# Rockets pick up Brooks' option



## Cornholio (Feb 13, 2005)

> Though he said there is “of course” no decision to be made, Rockets general manager Daryl Morey said he would stick with his policy to wait until the deadline before the start of the regular-season to pick up his option on the fourth season of starting point guard Aaron Brooks' contract.
> 
> “It is a no-brainer, of course,” Morey said. “Aaron is an emerging point guard who has a bright future.
> 
> ...


http://www.chron.com/disp/story.mpl/sports/bk/bkn/6648159.html


----------



## mtlk (Apr 25, 2005)

*Re: Rockets to pick up Brooks' option*

Good move for the Rockets.:champagne:
He was a huge spark offensively and Quite match-up problem.
He's also developing rapidly.


----------



## OneBadLT123 (Oct 4, 2005)

*Re: Rockets to pick up Brooks' option*

well this was a no brainer...


----------



## rocketeer (Oct 7, 2002)

*Re: Rockets to pick up Brooks' option*

i'm still not sure i'm comfortable with brooks as the longterm option at starting pg. this season should go a long way in terms of determining that.

picking up his option certainly is a no brainer though.


----------



## Cornholio (Feb 13, 2005)

*Re: Rockets to pick up Brooks' option*



> As expected, the Rockets on Thursday sent in the paperwork to extend guard Aaron Brooks' contract for a fourth season, keeping him signed through 2010-11, a person with knowledge of the move said.
> 
> Though Rockets general manager Daryl Morey had called the move “a no-brainer,” he chose to stick with his policy of making contract moves at the deadline when possible.
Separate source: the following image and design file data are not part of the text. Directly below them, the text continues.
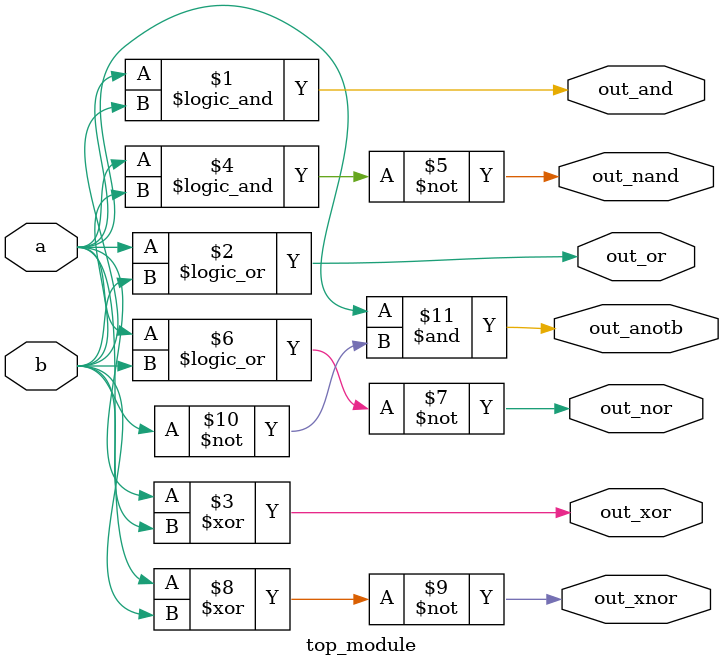
<source format=v>
module top_module( 
    input a, b,
    output out_and,
    output out_or,
    output out_xor,
    output out_nand,
    output out_nor,
    output out_xnor,
    output out_anotb
);
    
    assign out_and = a && b;
    assign out_or = a || b;
    assign out_xor = a ^ b;
    assign out_nand = ~(a && b);
    assign out_nor = ~(a || b);
    assign out_xnor = ~(a ^ b);
    assign out_anotb = a & (~b);

endmodule

</source>
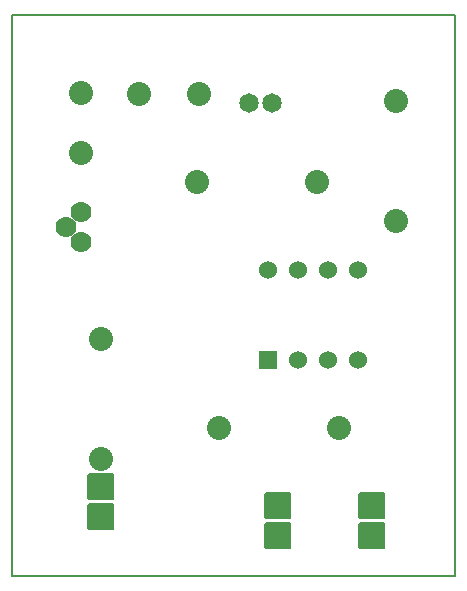
<source format=gbr>
G04 PROTEUS RS274X GERBER FILE*
%FSLAX45Y45*%
%MOMM*%
G01*
%AMPPAD009*
4,1,36,
-0.635000,0.762000,
0.635000,0.762000,
0.660970,0.759470,
0.684980,0.752200,
0.706580,0.740650,
0.725290,0.725290,
0.740650,0.706570,
0.752200,0.684980,
0.759470,0.660970,
0.762000,0.635000,
0.762000,-0.635000,
0.759470,-0.660970,
0.752200,-0.684980,
0.740650,-0.706570,
0.725290,-0.725290,
0.706580,-0.740650,
0.684980,-0.752200,
0.660970,-0.759470,
0.635000,-0.762000,
-0.635000,-0.762000,
-0.660970,-0.759470,
-0.684980,-0.752200,
-0.706580,-0.740650,
-0.725290,-0.725290,
-0.740650,-0.706570,
-0.752200,-0.684980,
-0.759470,-0.660970,
-0.762000,-0.635000,
-0.762000,0.635000,
-0.759470,0.660970,
-0.752200,0.684980,
-0.740650,0.706570,
-0.725290,0.725290,
-0.706580,0.740650,
-0.684980,0.752200,
-0.660970,0.759470,
-0.635000,0.762000,
0*%
%ADD19PPAD009*%
%ADD17C,1.524000*%
%ADD70C,2.032000*%
%ADD71C,1.651000*%
%AMPPAD012*
4,1,36,
1.143000,1.016000,
1.143000,-1.016000,
1.140470,-1.041970,
1.133200,-1.065980,
1.121650,-1.087580,
1.106290,-1.106290,
1.087570,-1.121650,
1.065980,-1.133200,
1.041970,-1.140470,
1.016000,-1.143000,
-1.016000,-1.143000,
-1.041970,-1.140470,
-1.065980,-1.133200,
-1.087570,-1.121650,
-1.106290,-1.106290,
-1.121650,-1.087580,
-1.133200,-1.065980,
-1.140470,-1.041970,
-1.143000,-1.016000,
-1.143000,1.016000,
-1.140470,1.041970,
-1.133200,1.065980,
-1.121650,1.087580,
-1.106290,1.106290,
-1.087570,1.121650,
-1.065980,1.133200,
-1.041970,1.140470,
-1.016000,1.143000,
1.016000,1.143000,
1.041970,1.140470,
1.065980,1.133200,
1.087570,1.121650,
1.106290,1.106290,
1.121650,1.087580,
1.133200,1.065980,
1.140470,1.041970,
1.143000,1.016000,
0*%
%ADD20PPAD012*%
%ADD13C,1.778000*%
%ADD18C,0.203200*%
D19*
X+2166500Y+1829500D03*
D17*
X+2420500Y+1829500D03*
X+2674500Y+1829500D03*
X+2928500Y+1829500D03*
X+2928500Y+2591500D03*
X+2674500Y+2591500D03*
X+2420500Y+2591500D03*
X+2166500Y+2591500D03*
D70*
X+3250000Y+4016000D03*
X+3250000Y+3000000D03*
X+1563500Y+3329500D03*
X+2579500Y+3329500D03*
X+1071500Y+4079500D03*
X+1579500Y+4079500D03*
X+579500Y+3579500D03*
X+579500Y+4087500D03*
D71*
X+2200000Y+4000000D03*
X+2000000Y+4000000D03*
D20*
X+3045000Y+587500D03*
X+3045000Y+333500D03*
X+2250000Y+333500D03*
X+2250000Y+587500D03*
X+750000Y+496000D03*
X+750000Y+750000D03*
D70*
X+750000Y+2000000D03*
X+750000Y+984000D03*
D13*
X+579500Y+2829500D03*
X+452500Y+2956500D03*
X+579500Y+3083500D03*
D70*
X+2766000Y+1250000D03*
X+1750000Y+1250000D03*
D18*
X+0Y+0D02*
X+3750000Y+0D01*
X+3750000Y+4750000D01*
X+0Y+4750000D01*
X+0Y+0D01*
M02*

</source>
Morey did not comment. Brooks, 24, had assumed the Rockets had picked up their option on his fourth season weeks ago.
> 
> The extension is expected to be completed today, one day before the deadline. As stipulated by the NBA scale for Brooks' draft position in 2007, he will earn $2,016,692.


http://www.chron.com/disp/story.mpl/sports/bk/bkn/6693952.html


----------